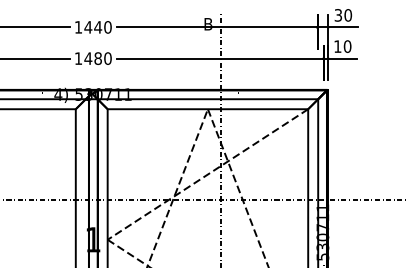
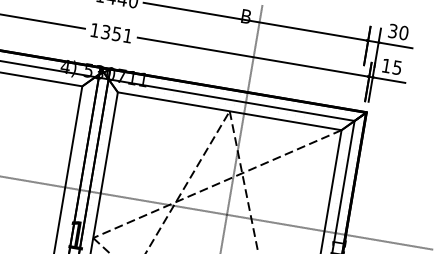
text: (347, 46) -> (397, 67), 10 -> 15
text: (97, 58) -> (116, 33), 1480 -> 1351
+++
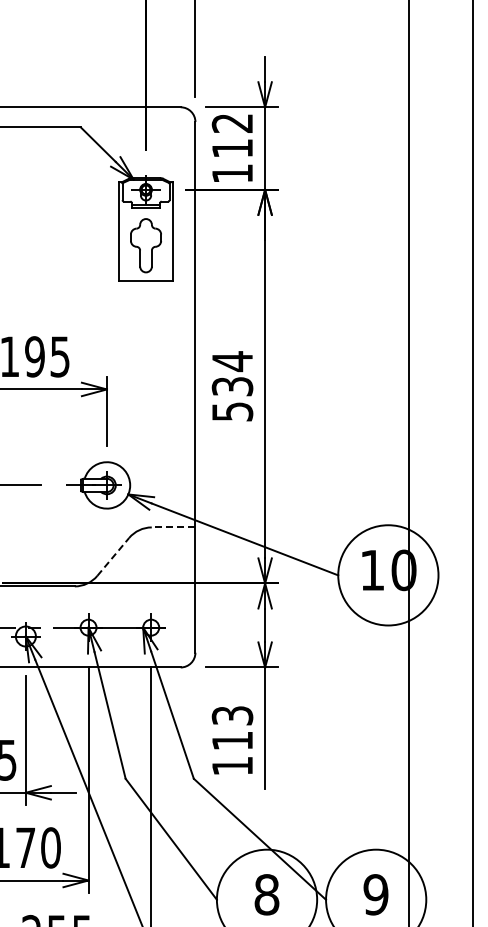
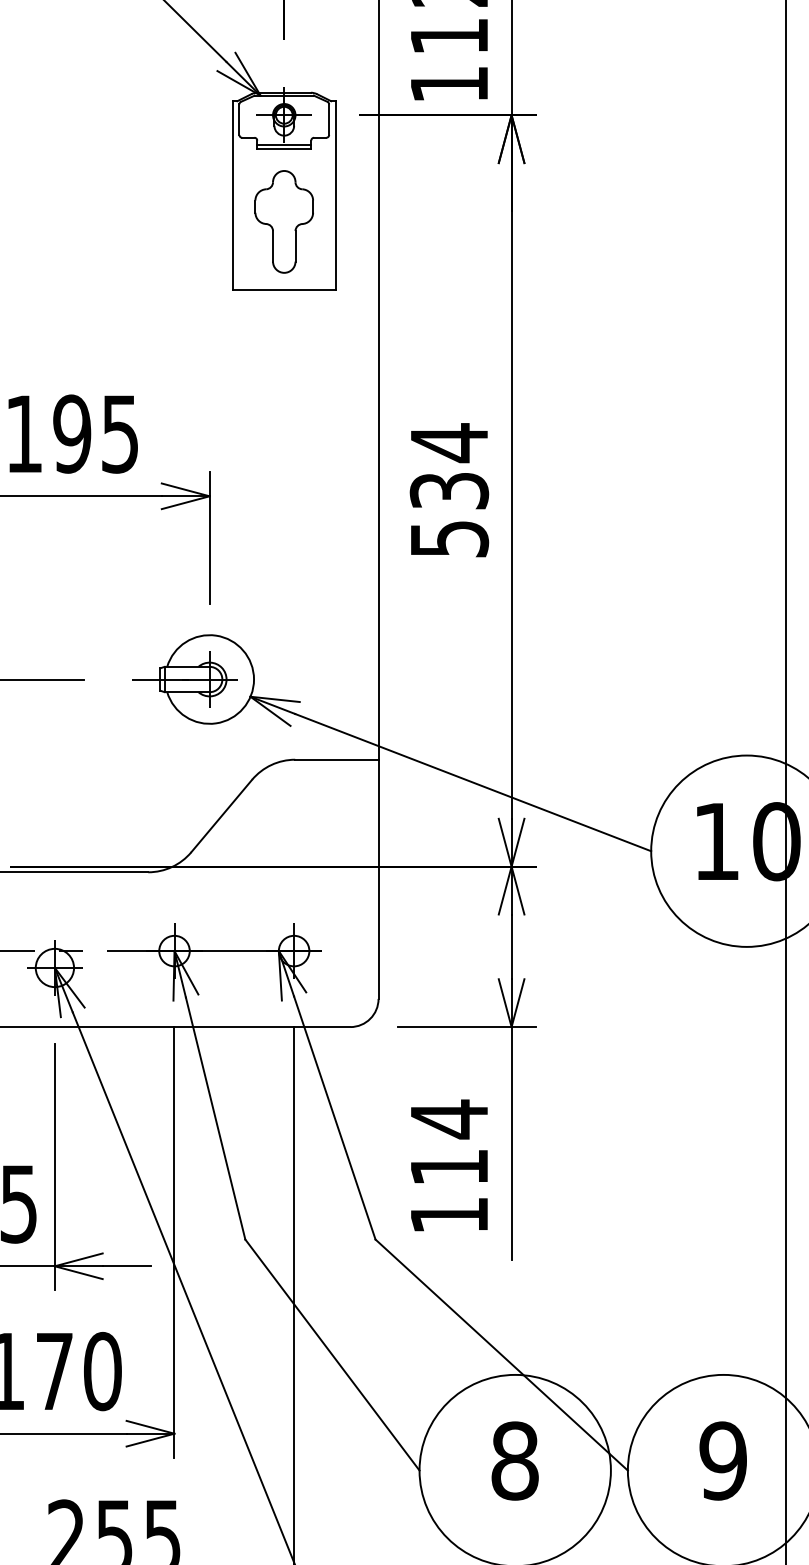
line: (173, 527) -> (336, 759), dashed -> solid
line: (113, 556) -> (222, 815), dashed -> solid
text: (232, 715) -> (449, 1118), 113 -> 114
+++
> **What the exercise asks**
Output only an exact transcription of the lines above from the one with "line: (173, 527)" up to and including the one with "text: (232, 715) -> (449, 1118), 113 -> 114".

> **Written solution**
line: (173, 527) -> (336, 759), dashed -> solid
line: (113, 556) -> (222, 815), dashed -> solid
text: (232, 715) -> (449, 1118), 113 -> 114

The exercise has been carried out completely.